**Task statement**
Leaving out all images, write out the records that follow exactly.
BEGIN Provided records
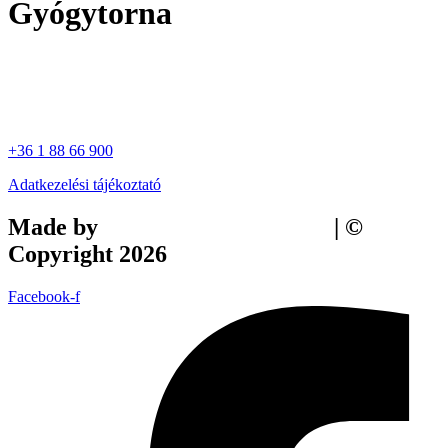
Gyógytorna
+36 1 88 66 900
Adatkezelési tájékoztató
Made by
Tilly Branding Studio
| ©
Copyright 2026
Facebook-f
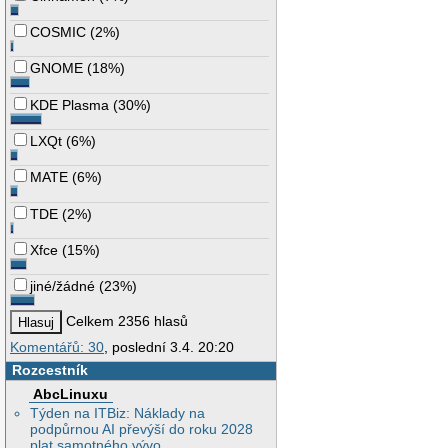
COSMIC
(
2%
)
GNOME
(
18%
)
KDE Plasma
(
30%
)
LXQt
(
6%
)
MATE
(
6%
)
TDE
(
2%
)
Xfce
(
15%
)
jiné/žádné
(
23%
)
Celkem 2356 hlasů
Komentářů: 30
, poslední 3.4. 20:20
Rozcestník
AbcLinuxu
Týden na ITBiz: Náklady na
podpůrnou AI převýší do roku 2028
plat samotného vývo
END Provided records
**Solution to the problem**
Gyógytorna
+36 1 88 66 900
Adatkezelési tájékoztató
Made by
Tilly Branding Studio
| ©
Copyright 2026
Facebook-f
COSMIC
(
2%
)
GNOME
(
18%
)
KDE Plasma
(
30%
)
LXQt
(
6%
)
MATE
(
6%
)
TDE
(
2%
)
Xfce
(
15%
)
jiné/žádné
(
23%
)
Celkem 2356 hlasů
Komentářů: 30
, poslední 3.4. 20:20
Rozcestník
AbcLinuxu
Týden na ITBiz: Náklady na
podpůrnou AI převýší do roku 2028
plat samotného vývo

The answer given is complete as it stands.